- Parts of the exercise
1/ In the methylcobalamin tablet claims, rewrite the paragraph that begins "27. A tablet formulation" as a short list, keeping its main facts.
2/ Write the next part of the methylcobalamin tablet claims, starting after the last claim shown.

[[ Text provided open ]]

27. A tablet formulation comprising a controlled or sustained release source of methylcobalamin together with combination of immediate release source of at least one antihypertensive agent, at least one lipid regulator and optionally at least one serum homocysteine lowering agent.

28. A tablet formulation comprising a controlled or sustained release source of methylcobalamin together with combination of immediate release source of at least one antihypertensive agent, at least one lipid regulator and at least one serum homocysteine lowering agent.

29. A tablet formulation of claim 23 and 24, wherein controlled or sustained release source comprises methylcobalamin or its salt, a solvate or derivative thereof.

30. A tablet formulation of claim 23 and 24, wherein methylcobalamin or its salt, a solvate or derivative thereof is in immediate release form alongwith other cardiovascular agents.

31. A tablet formulation of claim 23 and 24, wherein the source of serum homocysteine lowering agents may be released immediately. 32. A tablet formulation of claim 23 to 24, wherein said antihypertensive agents are selected from β-adrenergic blockers or calcium channel blockers or angiotensin converting enzyme (ACE) inhibitors.

[[ Text provided closed ]]
[[ Data to examine open ]]

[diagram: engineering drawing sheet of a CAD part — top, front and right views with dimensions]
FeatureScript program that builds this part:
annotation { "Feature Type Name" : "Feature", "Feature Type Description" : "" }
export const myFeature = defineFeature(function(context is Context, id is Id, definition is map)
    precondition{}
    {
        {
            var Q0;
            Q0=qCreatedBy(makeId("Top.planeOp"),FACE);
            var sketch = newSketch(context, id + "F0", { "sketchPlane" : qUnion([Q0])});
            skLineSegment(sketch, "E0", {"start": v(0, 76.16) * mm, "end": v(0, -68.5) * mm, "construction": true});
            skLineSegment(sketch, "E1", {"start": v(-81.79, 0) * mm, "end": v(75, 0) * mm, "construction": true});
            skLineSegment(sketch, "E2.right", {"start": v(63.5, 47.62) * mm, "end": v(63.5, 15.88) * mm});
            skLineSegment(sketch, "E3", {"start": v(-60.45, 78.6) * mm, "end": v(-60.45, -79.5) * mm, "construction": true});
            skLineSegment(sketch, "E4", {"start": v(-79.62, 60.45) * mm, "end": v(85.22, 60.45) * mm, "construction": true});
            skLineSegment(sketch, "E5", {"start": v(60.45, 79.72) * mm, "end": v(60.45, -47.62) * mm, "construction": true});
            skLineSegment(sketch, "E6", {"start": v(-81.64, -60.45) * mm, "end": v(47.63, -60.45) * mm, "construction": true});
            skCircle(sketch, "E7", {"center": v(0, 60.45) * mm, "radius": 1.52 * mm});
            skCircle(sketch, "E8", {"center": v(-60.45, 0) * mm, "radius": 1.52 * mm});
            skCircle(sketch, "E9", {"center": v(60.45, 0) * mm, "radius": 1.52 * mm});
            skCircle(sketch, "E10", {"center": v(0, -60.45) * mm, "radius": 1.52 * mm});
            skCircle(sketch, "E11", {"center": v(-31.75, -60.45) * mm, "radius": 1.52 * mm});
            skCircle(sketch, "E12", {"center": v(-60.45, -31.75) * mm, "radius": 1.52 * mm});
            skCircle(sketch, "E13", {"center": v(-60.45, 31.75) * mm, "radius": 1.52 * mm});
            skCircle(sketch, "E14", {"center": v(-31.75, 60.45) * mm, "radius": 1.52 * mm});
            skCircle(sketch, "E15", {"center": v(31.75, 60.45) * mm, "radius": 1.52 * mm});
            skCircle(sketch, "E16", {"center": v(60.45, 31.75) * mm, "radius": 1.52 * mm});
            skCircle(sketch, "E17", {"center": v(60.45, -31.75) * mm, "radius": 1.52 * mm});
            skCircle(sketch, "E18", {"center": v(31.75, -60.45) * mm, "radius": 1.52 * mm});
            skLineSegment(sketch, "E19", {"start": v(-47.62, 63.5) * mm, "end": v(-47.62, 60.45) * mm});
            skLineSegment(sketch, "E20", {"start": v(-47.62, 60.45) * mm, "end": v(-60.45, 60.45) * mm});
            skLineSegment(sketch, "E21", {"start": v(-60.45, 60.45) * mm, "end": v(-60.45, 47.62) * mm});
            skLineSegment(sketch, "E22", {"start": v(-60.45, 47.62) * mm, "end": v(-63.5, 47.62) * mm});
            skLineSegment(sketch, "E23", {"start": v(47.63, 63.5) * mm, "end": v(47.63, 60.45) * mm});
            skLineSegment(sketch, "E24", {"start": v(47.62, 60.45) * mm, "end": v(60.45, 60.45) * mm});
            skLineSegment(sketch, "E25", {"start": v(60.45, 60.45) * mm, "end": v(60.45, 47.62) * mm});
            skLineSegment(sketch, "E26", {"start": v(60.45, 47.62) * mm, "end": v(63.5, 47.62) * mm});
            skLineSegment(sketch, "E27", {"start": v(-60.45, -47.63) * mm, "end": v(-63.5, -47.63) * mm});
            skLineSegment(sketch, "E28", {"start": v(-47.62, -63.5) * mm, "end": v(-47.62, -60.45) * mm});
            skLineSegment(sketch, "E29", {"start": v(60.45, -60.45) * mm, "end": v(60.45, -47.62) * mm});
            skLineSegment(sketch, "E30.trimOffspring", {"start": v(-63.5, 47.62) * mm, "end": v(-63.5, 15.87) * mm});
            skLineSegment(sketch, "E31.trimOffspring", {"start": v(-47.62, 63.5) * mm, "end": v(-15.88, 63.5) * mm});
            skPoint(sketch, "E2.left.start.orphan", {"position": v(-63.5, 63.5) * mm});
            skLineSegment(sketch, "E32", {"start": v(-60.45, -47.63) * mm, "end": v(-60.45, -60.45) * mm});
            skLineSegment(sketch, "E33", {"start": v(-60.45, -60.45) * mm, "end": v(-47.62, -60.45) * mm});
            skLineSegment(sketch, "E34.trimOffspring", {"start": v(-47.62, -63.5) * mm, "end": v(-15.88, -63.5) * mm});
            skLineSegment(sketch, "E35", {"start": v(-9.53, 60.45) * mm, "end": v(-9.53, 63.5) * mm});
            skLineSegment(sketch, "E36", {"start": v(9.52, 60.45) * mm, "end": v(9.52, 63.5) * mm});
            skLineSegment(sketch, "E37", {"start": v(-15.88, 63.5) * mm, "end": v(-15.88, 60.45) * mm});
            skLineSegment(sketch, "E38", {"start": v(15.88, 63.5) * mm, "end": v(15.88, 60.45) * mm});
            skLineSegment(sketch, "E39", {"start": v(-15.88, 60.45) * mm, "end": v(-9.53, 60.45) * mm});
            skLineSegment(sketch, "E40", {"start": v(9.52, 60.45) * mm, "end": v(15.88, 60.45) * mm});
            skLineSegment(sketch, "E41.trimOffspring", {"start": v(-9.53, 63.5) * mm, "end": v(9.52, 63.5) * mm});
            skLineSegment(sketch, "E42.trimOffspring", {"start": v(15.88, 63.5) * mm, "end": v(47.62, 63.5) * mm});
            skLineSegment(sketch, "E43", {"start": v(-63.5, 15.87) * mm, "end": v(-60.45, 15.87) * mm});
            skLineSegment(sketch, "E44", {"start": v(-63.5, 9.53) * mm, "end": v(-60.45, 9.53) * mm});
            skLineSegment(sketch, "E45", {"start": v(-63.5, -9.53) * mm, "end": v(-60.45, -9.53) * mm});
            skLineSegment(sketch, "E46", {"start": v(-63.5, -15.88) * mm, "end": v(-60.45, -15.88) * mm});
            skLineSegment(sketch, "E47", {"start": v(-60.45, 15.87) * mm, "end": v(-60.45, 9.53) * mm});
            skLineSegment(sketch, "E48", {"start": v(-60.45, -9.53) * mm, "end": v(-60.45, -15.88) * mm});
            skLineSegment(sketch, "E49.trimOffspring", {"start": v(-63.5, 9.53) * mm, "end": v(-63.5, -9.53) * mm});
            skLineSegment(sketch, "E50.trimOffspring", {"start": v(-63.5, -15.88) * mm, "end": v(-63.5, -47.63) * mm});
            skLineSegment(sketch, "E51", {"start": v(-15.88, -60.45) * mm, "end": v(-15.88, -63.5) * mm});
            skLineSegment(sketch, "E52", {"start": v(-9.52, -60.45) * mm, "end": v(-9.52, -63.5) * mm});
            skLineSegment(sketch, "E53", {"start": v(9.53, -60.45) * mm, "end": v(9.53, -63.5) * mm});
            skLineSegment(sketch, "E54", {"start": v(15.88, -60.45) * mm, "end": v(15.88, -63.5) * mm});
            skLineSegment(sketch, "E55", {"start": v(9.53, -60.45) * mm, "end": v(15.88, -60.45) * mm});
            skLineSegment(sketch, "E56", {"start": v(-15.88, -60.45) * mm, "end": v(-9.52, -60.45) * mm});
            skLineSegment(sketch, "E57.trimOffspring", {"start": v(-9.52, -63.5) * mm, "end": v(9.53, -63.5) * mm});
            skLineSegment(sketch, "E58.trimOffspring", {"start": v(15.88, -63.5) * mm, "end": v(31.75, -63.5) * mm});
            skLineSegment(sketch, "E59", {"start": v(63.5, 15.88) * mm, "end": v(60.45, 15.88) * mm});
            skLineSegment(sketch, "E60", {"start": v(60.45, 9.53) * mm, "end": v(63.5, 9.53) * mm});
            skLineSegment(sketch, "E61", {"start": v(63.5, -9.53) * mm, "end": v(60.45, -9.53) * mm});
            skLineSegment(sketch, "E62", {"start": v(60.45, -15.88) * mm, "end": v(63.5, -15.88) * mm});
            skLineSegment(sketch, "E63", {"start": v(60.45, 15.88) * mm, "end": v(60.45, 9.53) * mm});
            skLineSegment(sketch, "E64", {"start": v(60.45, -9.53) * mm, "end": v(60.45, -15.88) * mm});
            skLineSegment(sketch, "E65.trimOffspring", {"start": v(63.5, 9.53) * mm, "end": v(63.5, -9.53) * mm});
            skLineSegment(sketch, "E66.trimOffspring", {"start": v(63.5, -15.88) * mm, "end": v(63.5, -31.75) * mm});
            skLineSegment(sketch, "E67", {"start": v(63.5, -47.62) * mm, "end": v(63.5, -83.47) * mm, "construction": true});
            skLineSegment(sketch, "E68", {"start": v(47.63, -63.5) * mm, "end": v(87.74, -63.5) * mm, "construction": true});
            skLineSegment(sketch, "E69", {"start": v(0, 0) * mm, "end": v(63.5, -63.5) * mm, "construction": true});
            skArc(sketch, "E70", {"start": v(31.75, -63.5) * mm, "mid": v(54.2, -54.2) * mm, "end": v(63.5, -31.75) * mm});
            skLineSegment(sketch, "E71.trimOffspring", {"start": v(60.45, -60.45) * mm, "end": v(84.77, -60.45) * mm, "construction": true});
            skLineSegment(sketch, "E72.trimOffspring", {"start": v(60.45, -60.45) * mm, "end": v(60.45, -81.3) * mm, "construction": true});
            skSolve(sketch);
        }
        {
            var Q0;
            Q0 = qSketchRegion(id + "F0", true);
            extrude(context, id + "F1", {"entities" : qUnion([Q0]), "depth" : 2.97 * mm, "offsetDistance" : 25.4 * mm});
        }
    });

[[ Data to examine closed ]]

- Responses
1/
Claim 27, a tablet formulation containing:
- a controlled or sustained release source of methylcobalamin
- an immediate release source of:
  - at least one antihypertensive agent
  - at least one lipid regulator
  - optionally, at least one serum homocysteine lowering agent

2/
33. A tablet formulation of claim 28, wherein said β-adrenergic blocker is atenolol.

34. A tablet formulation of claim 28, wherein said calcium channel blocker is amlodipine besylate.

35. A tablet formulation of claim 23 and 24, wherein said lipid regulator belongs to HMG CoA reductase inhibitors such as lovastatin, simvastatin, pravastatin, atorvastatin, fluvastatin, cerivastatin, fluindostatin, velostatin and the salts, solvates and derivatives thereof.

36. A tablet formulation of claim 23 and 24, wherein said serum homocysteine lowering agents are folic acid and vitamin B6.

37. A pharmaceutical composition of any of the claims 1 to 31, wherein the composition comprises a multilayer system.

38. A pharmaceutical composition of any of the claims 1 to 32, wherein composition comprises at least more than a single layer system.

39. A pharmaceutical composition of any of the claims 1 to 34, wherein composition comprises a triple layer system comprising one sustained or controlled release layer comprising methylcobalamin and suitable pharmaceutically acceptable excipients, and the second and third immediate release layers comprising of at least one antihypertensive agent, at least one lipid regulator and optionally at least one serum homocysteine lowering agent.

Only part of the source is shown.